High-tech treasure hunt
Millions of geocaches are hidden around the world — some are in a quiet park, on a bustling street, or in your own neighborhood. Your smartphone is the treasure map. Sign up for a free account at geocaching.com and start hunting immediately.
Tips from the pros: Families with young kids will want to start by searching for bigger caches — they're usually easier to find — and bring something along if your kids like to trade. If your kids are older, they might enjoy the challenge of the microcaches — sometimes as small as a film canister.
Geocaching will introduce you to areas of your town you haven't appreciated before. Soon you'll be looking around for a great place to hide a cache of your own.
Unusual trip to the library
Along the lines of a treasure hunt, but more like a book exchange are Little Free Libraries. You have to find them, but they aren't hidden. More than 25,000 of these gems around the world invite people to "take a book, leave a book" as a grassroots literacy project. There's probably one near you. If not, you could build one.
Expand your circle
For a less-structured adventure, take a map and draw a circle with a radius of how far you can get in a certain amount of time whether that's an hour or an entire day. Then, choose your destination and explore your city. Or, try these five apps — they'll do the legwork for you, if you prefer. The goal is to try something new near you.
Play like a Viking
For a low-tech change of pace, make yourself a koob set. For setup, you'll need an eight-foot 4x4, two 1-inch dowels and five minutes with a saw. To mix things up, after your family is addicted to this new, fun game, take it to a different park every time you play.
Ice blocking is a great way to cool off on a hot day, and you'll get plenty of exercise lugging your ice back up the hill.
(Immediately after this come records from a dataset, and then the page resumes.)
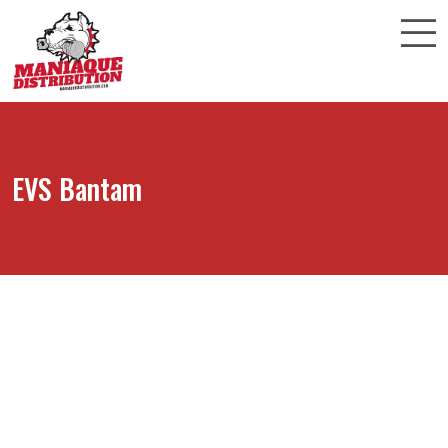
EVS Bantam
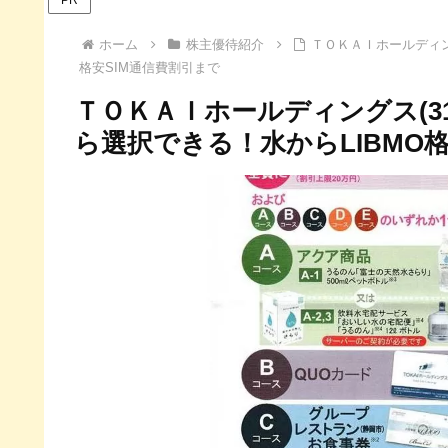
ホーム
株主優待紹介
ＴＯＫＡＩホールディン
格安SIM通信費割引まで
ＴＯＫＡＩホールディングス(3
ら選択できる！水からLIBMO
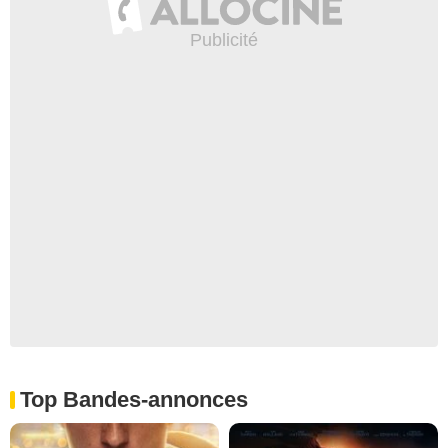
Top Bandes-annonces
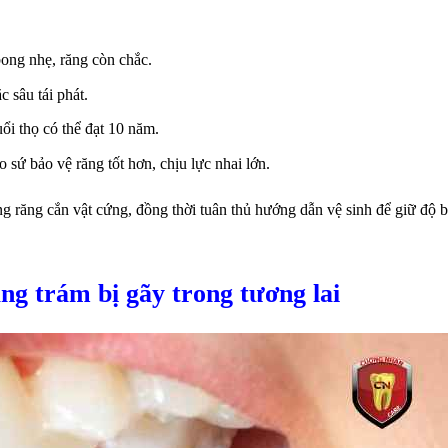
ong nhẹ, răng còn chắc.
 sâu tái phát.
uổi thọ có thể đạt 10 năm.
o sứ bảo vệ răng tốt hơn, chịu lực nhai lớn.
g răng cắn vật cứng, đồng thời tuân thủ hướng dẫn vệ sinh để giữ độ 
ng trám bị gãy trong tương lai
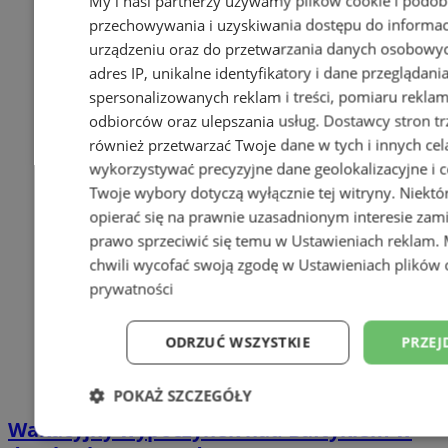
My i nasi partnerzy używamy plików cookie i podob
przechowywania i uzyskiwania dostępu do informac
urządzeniu oraz do przetwarzania danych osobowych
adres IP, unikalne identyfikatory i dane przeglądani
spersonalizowanych reklam i treści, pomiaru reklam i
odbiorców oraz ulepszania usług.
Dostawcy stron tr
również przetwarzać Twoje dane w tych i innych cel
wykorzystywać precyzyjne dane geolokalizacyjne i c
Twoje wybory dotyczą wyłącznie tej witryny. Niekt
opierać się na prawnie uzasadnionym interesie zami
prawo sprzeciwić się temu w
Ustawieniach reklam
.
chwili wycofać swoją zgodę w
Ustawieniach plików 
prywatności
ODRZUĆ WSZYSTKIE
PRZEJ
POKAŻ SZCZEGÓŁY
Wakacyjny wypoczynek nad Bałtykiem w
Niezbędne
Wydajność
Targetowani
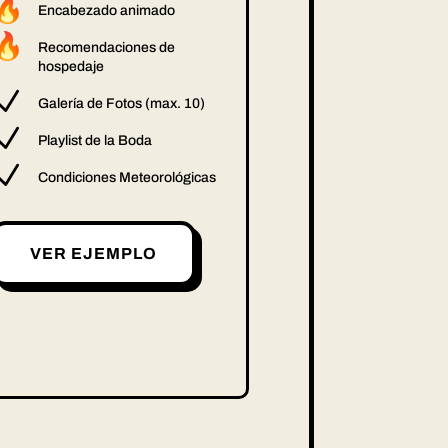
Encabezado animado
Recomendaciones de
hospedaje
N
Galería de Fotos (max. 10)
N
Playlist de la Boda
N
Condiciones Meteorológicas
VER EJEMPLO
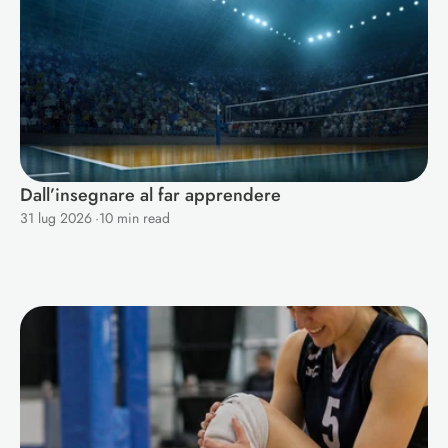
Dall’insegnare al far apprendere
31 lug 2026
·
10 min read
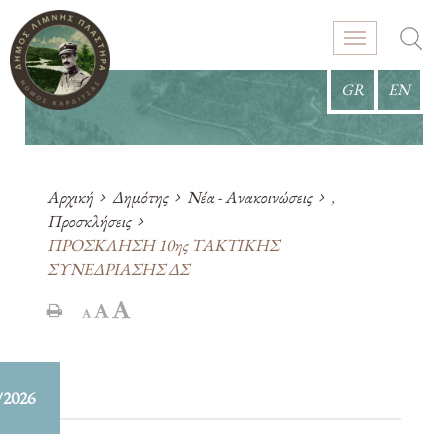
GR
EN
Αρχική
Δημότης
Νέα - Ανακοινώσεις
,
Προσκλήσεις
ΠΡΟΣΚΛΗΣH 10ης ΤΑΚΤΙΚΗΣ
ΣΥΝΕΔΡΙΑΣΗΣ ΔΣ
/2026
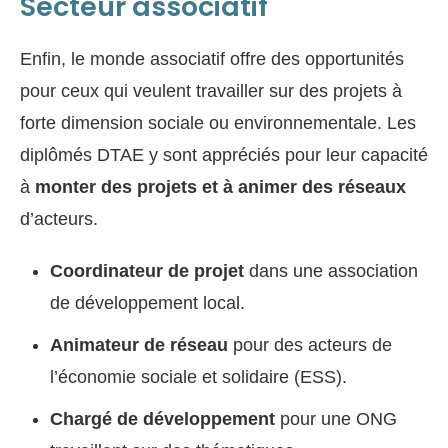
Secteur associatif
Enfin, le monde associatif offre des opportunités
pour ceux qui veulent travailler sur des projets à
forte dimension sociale ou environnementale. Les
diplômés DTAE y sont appréciés pour leur capacité
à
monter des projets et à animer des réseaux
d’acteurs.
Coordinateur de projet
dans une association
de développement local.
Animateur de réseau
pour des acteurs de
l’économie sociale et solidaire (ESS).
Chargé de développement
pour une ONG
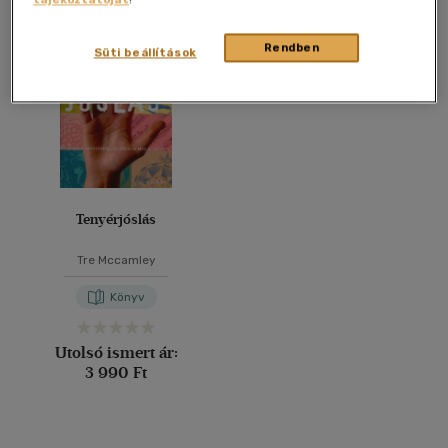
Összesen
1
db
40 db / oldal
Rendben
Süti beállítások
Alkalmaz
Tenyérjóslás
Tre Mccamley
Könyv
Utolsó ismert ár:
3 990 Ft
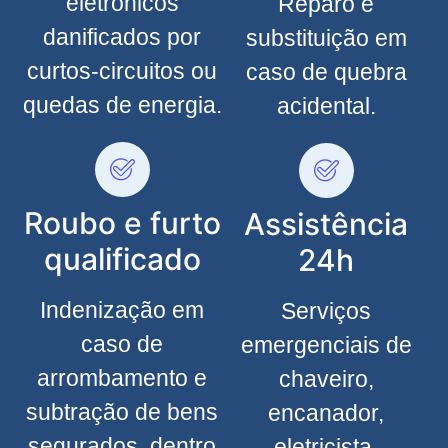
eletrônicos
Reparo e
danificados por
substituição em
curtos-circuitos ou
caso de quebra
quedas de energia.
acidental.
Roubo e furto
Assistência
qualificado
24h
Indenização em
Serviços
caso de
emergenciais de
arrombamento e
chaveiro,
subtração de bens
encanador,
segurados, dentro
eletricista,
You'll need a block of ice (more if you want to be able to sled at the same time), as many towels as ice blocks, and a grassy hill. Fold the towel and put it on the top of the ice and, voilà, you have a summer sled. It's quick and cheap, and your crew will be worn out long before your ice melts. Everyone will sleep well that night. A word of caution: Ice blocking has the same inherent risks as sledding. Make sure the landing area is clear; i.e., no buildings, boulders, railings, or roads.
Whatever you do, take advantage of the summer sun to play outside with the ones you love.